The treatment of Charcot’s disease, now incurable, has just been considered in a new light.
A new strategy for treating amyotrophic lateral sclerosis (or Charcot’s disease) has just been developed. For the first time, researchers were interested in the purification of a protein responsible for this incurable pathology from which the famous scientist Stephen Hawking suffered, and not only in the anomaly of the gene.
“This has never been done before”
The vast majority of people who develop a rare neurological disease, such as amyotrophic lateral sclerosis, have one characteristic in common: the toxic buildup of the protein TDP-43 within nerve cells. Post-mortem data have shown that 97% of people with amyotrophic lateral sclerosis (ALS) carry these toxic protein deposits.

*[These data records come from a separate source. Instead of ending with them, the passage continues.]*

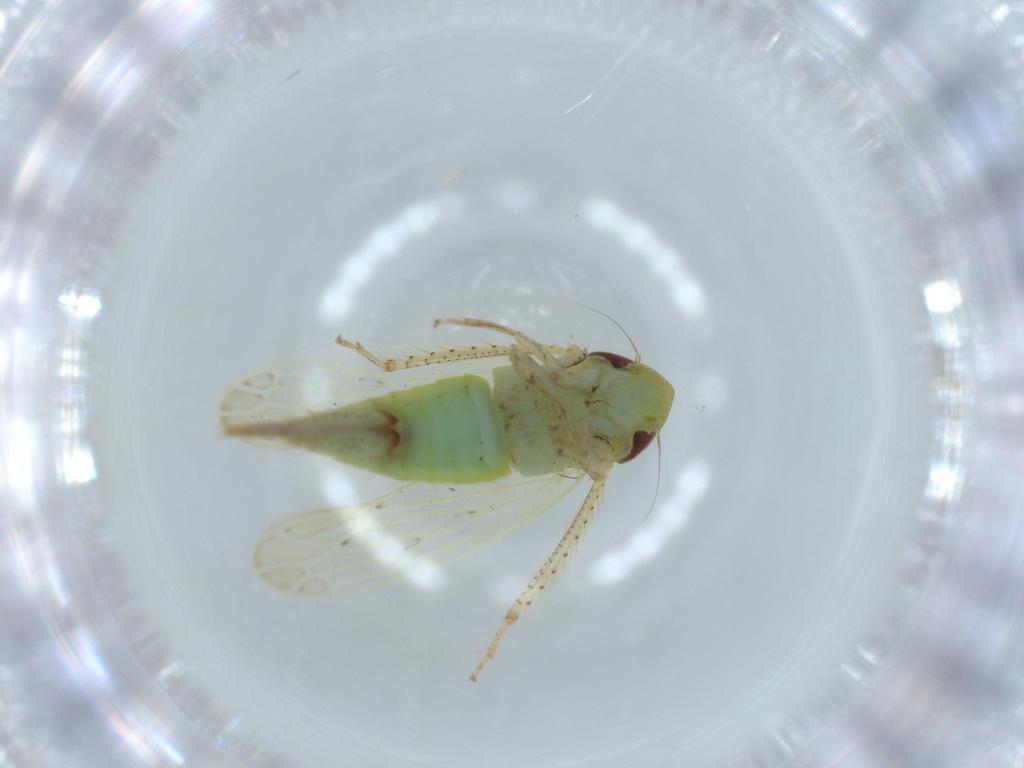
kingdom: Animalia
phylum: Arthropoda
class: Insecta
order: Hemiptera
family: Cicadellidae
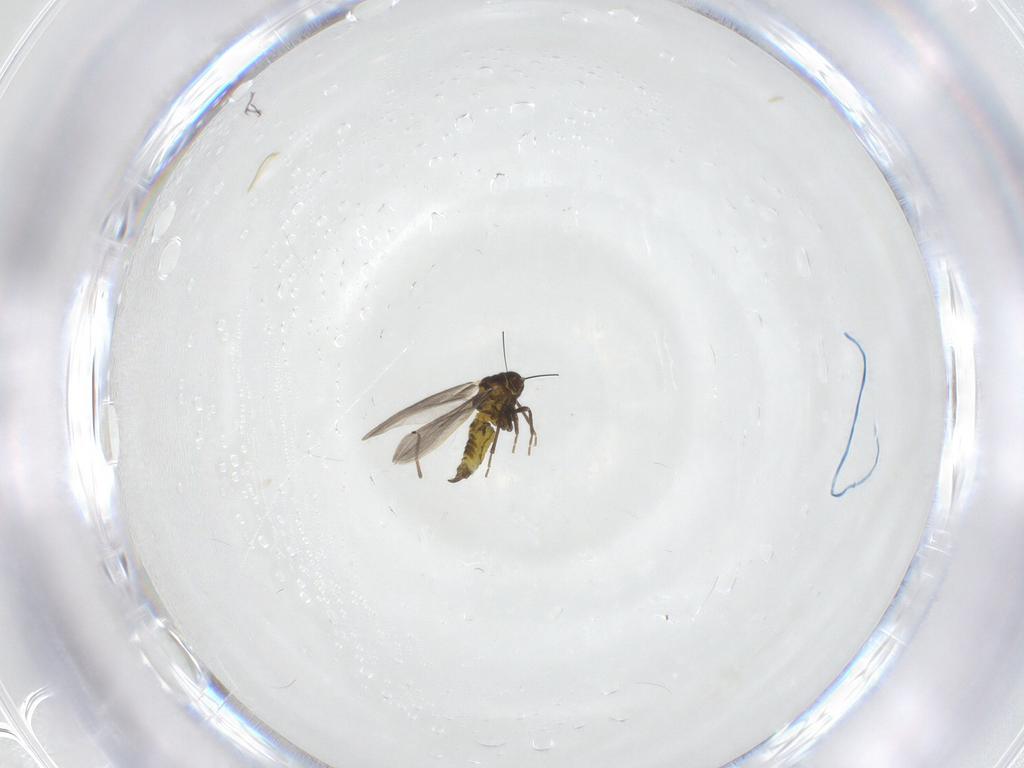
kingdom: Animalia
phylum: Arthropoda
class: Insecta
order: Hemiptera
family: Aleyrodidae
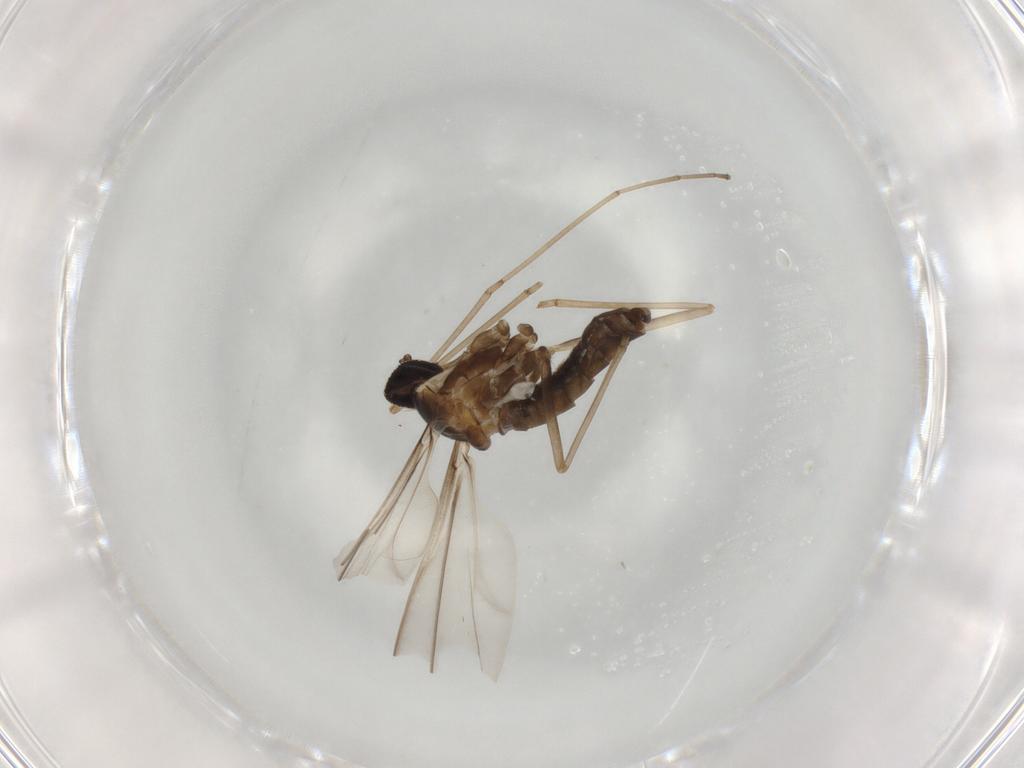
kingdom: Animalia
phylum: Arthropoda
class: Insecta
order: Diptera
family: Cecidomyiidae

So the scientists decided to focus on how they work. The study’s lead author, Christopher J. Donnelly, professor of neurobiology, explains: “Instead of targeting the gene that causes the disease in a subgroup of patients, we are targeting the proteins that clump together in almost all these patients. This has never been done before.”
Toxic deposits
The team found that the TDP-43 proteins stick together, forming toxic deposits, when not protected by RNAs. Ribonucleic acid (RNA) is a biological molecule present in practically all living beings, and also in certain viruses. Cells in particular use RNA as an intermediate support for genes to synthesize the proteins they need.
Inspired by what they saw, the researchers therefore developed an artificial molecule that specifically targets TDP-43 and binds to it, like RNA. And it worked, since the TDP-43 proteins didn’t clump together.
A serious neurodegenerative disease
Amyotrophic lateral sclerosis (ALS), better known as Charcot’s disease, is a serious neurodegenerative disease that results in progressive paralysis of muscles involved in voluntary motor skills. It also affects speech and swallowing. It is a disease with a poor prognosis, the outcome of which is fatal after 3 to 5 years of evolution on average. Most often, it is the attack of the respiratory muscles which causes the death of the patients*.